Recorded after the release of the band’s Life album, these sets contain Sly favorites like “Dance to the Music” and “I Want to Take You Higher,” as well as lesser-known but equally compelling jams like “Love City,” “Color Me True,” and “Chicken.” Advertisement
Says Errico, “We recorded songs, and that was one set of chops. And I can remember we found, how would you call it, mind muscles to the way you approach performing a song. Playing live, some tunes you did verbatim as you recorded it, and some tunes didn’t work like that. You had to pull it apart and put it back together, keeping the integrity of the song on the record, but making it work live. On a lot of those the band goes into overdrive and takes it to another place. And when we went from playing small venues to theaters or big arenas, you’ve got to change it up again. We had the unique ability to do that—that’s why it was an exciting live band.”
Sly kept the band on its toes, according to Errico. “We would have an arrangement, but we always had to keep an eye on Sly—he would change things up so that arrangement would go out the window. Everybody knew how everything was supposed to be, but anything could happen. That was one thing that attracted people like Miles to the band. Sly was a great arranger. He knew his music. We only had two horns, but sometimes it would sound like a big section because of the unique way he approached voicing them. It had a sound of its own. For Miles, a jazz player, the way we approached performing had a lot of that spirit.”

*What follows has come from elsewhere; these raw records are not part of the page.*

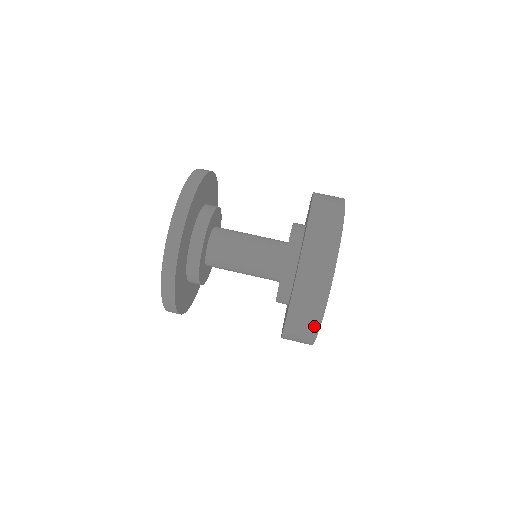
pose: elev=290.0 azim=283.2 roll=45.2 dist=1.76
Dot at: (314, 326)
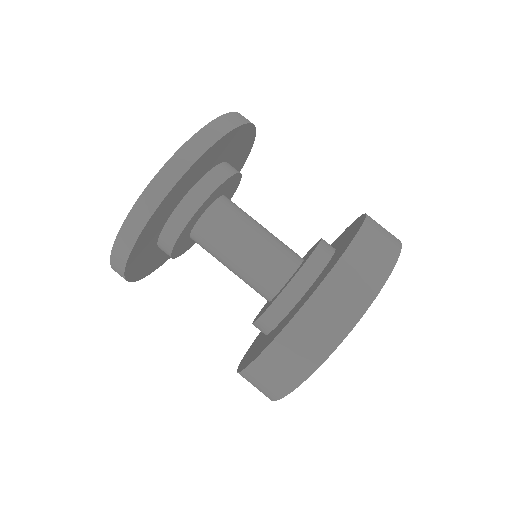
Dot at: occluded
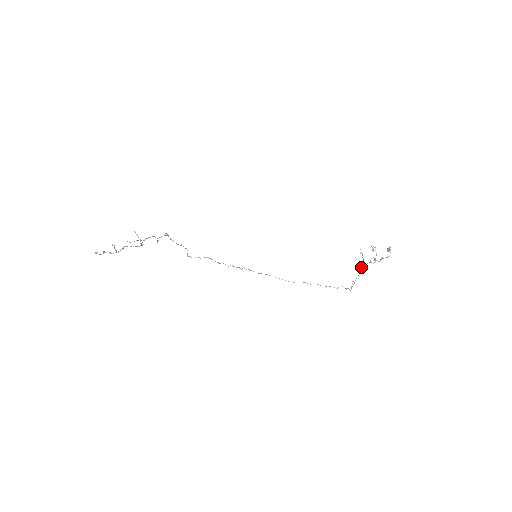
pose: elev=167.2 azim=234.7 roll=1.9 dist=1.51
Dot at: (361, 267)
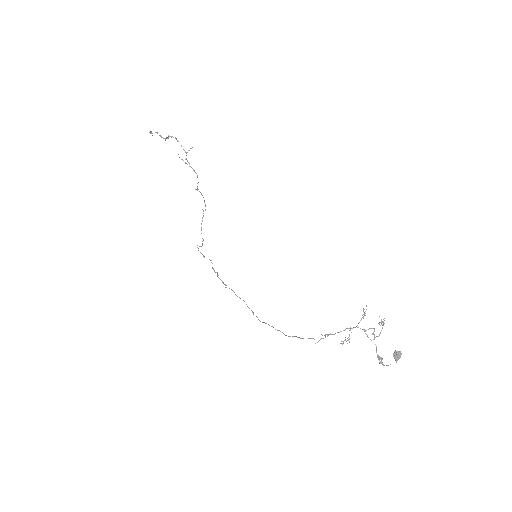
Dot at: occluded
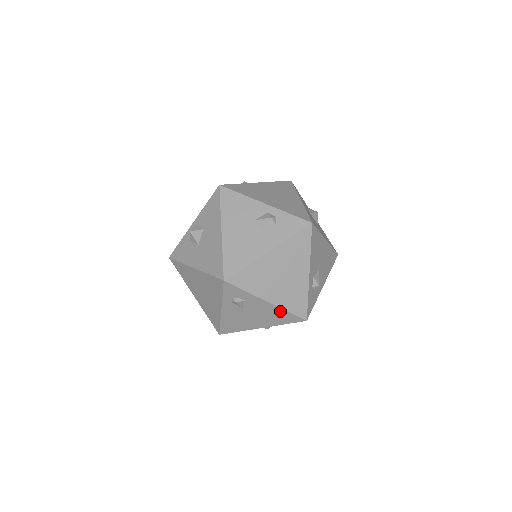
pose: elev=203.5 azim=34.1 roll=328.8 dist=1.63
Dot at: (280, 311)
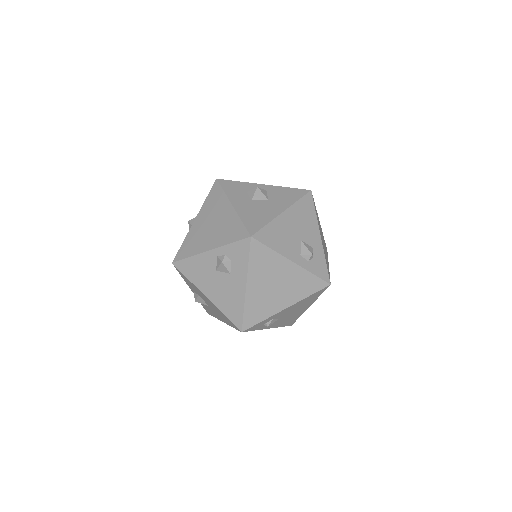
Dot at: (304, 300)
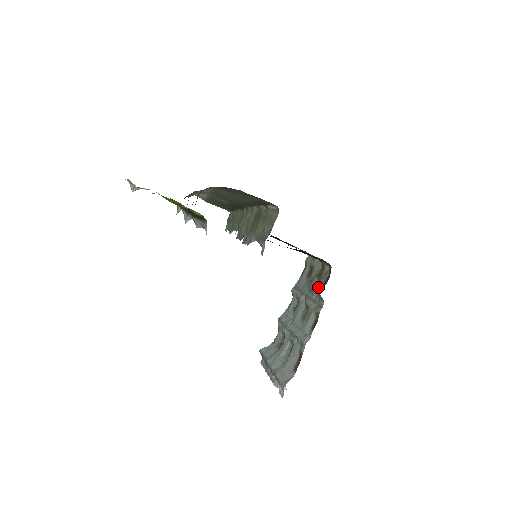
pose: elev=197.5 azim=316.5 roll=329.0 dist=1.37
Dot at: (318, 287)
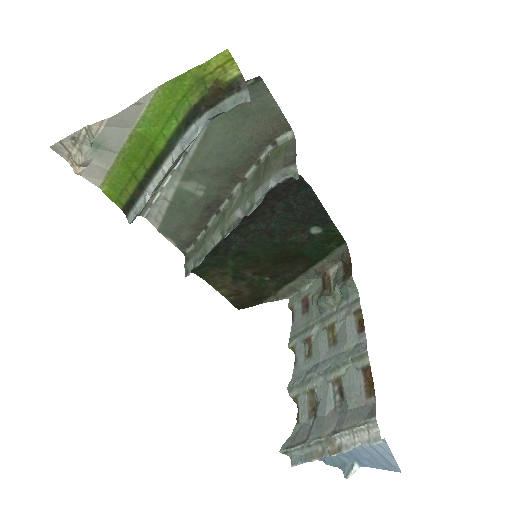
Dot at: (340, 281)
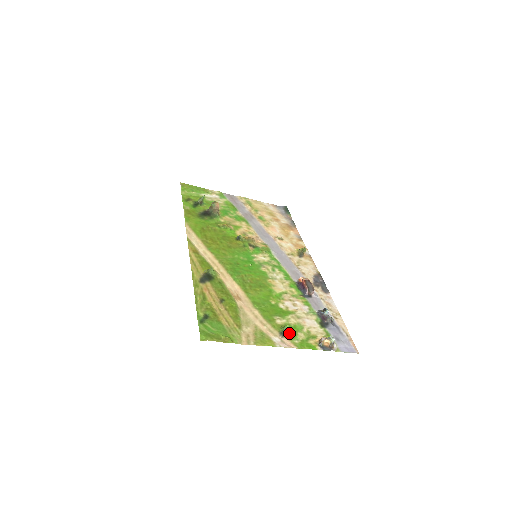
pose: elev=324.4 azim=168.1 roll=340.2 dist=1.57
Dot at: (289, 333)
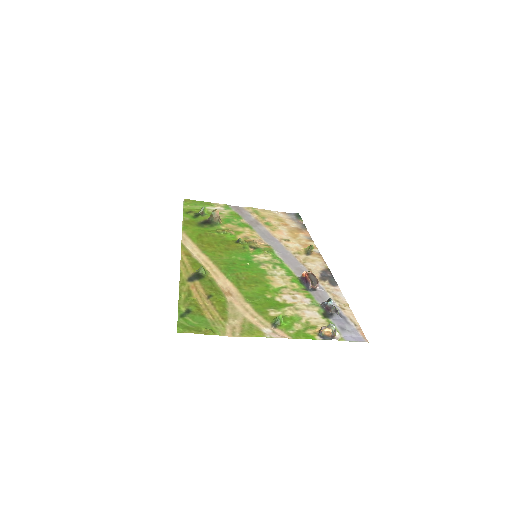
Dot at: (283, 324)
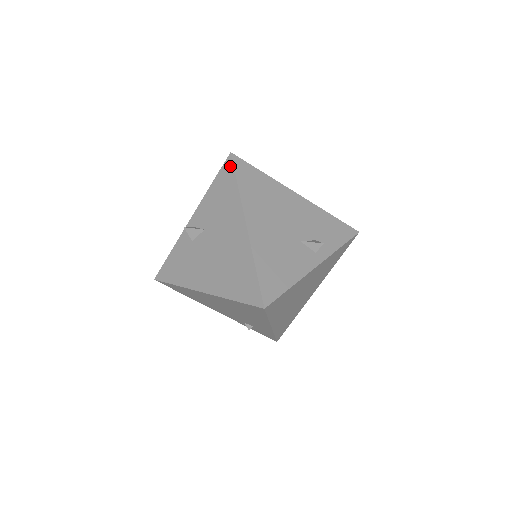
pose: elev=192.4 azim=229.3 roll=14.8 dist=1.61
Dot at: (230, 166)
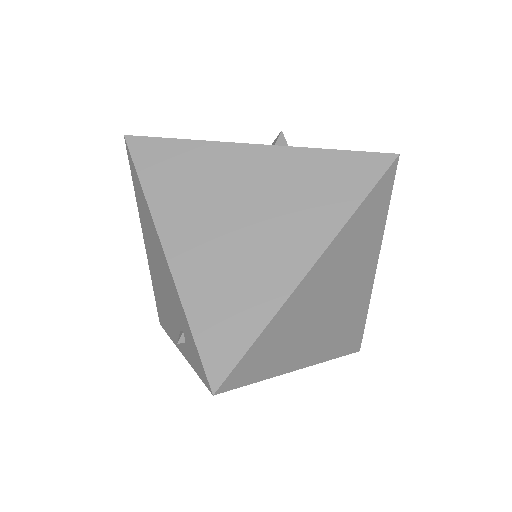
Dot at: occluded
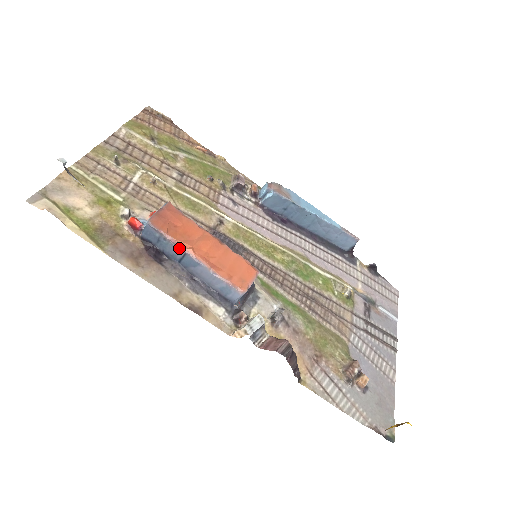
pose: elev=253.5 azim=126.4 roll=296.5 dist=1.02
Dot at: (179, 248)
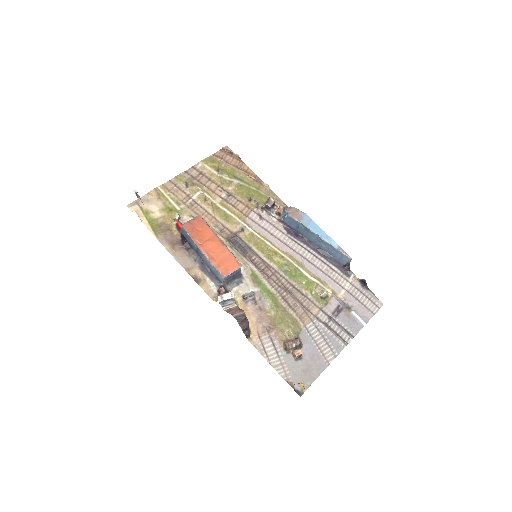
Dot at: (195, 243)
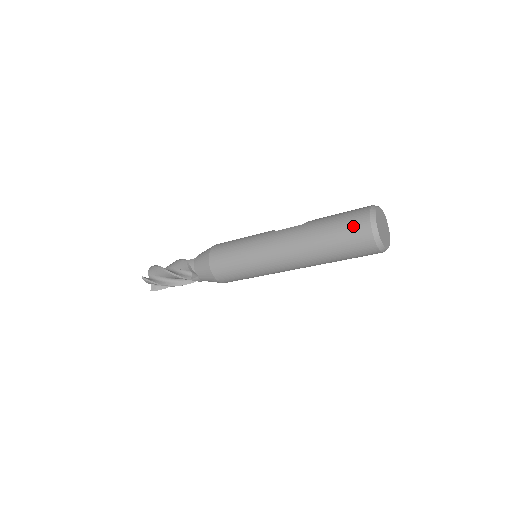
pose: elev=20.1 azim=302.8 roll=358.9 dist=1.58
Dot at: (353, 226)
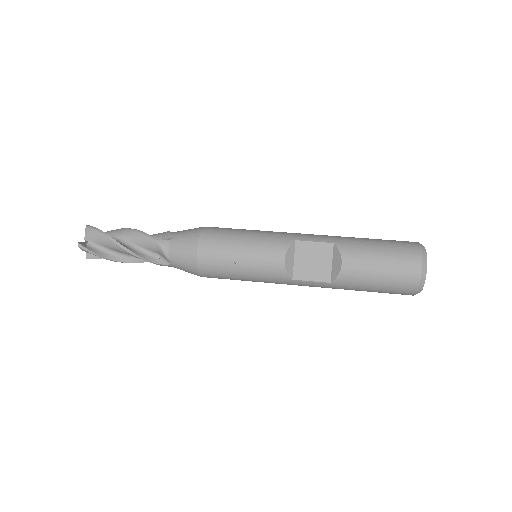
Dot at: occluded
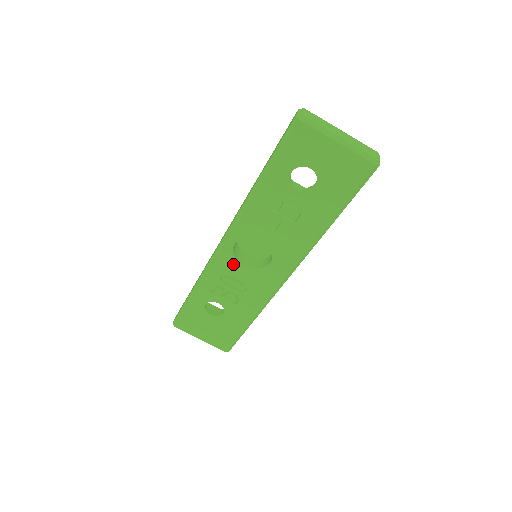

Errico drives breaks on several tunes with strong double-time beats and outstanding kick work. The drummer jokes that he would lose five pounds every night. “When we started the group I was seventeen and a half, the youngest one. I started playing when I was fourteen, and I’m self-taught. So it was just all energy. I didn’t have a lot of technique to fall back on. It was all by the seat of my pants. Later I started figuring out why I was doing what I was doing, what it was called, and where it came from.” Advertisement
While his drummer friends were studying method books in high school, Errico was playing along with records. “I’d come home and go downstairs in the rumpus room. I had my drums there and a 45 rpm record changer, and I’d put on everything from Xavier Cugat to Buddy Rich. I’d practice to ‘Take Five’ to some Otis Redding and James Brown, and just play. I love all kinds of music. San Francisco was a great place to grow up; it’s an international intersection so you had music from all over the world on the radio and all around you.”
Errico credits his musical bond with legendary bassist Larry Graham to “natural chemistry.” “We used to hang out, go to shows, go places together,” he remembers. “The relationship was developed by playing. We would take the spirit of something that we heard and dug, and project the spirit or the energy of it, the concept, into something. We had an understanding of how important it was for the bass drum and the bass to be together, but also how important it was for them to avoid each other in certain places, playing counterparts. We just have a natural understanding.”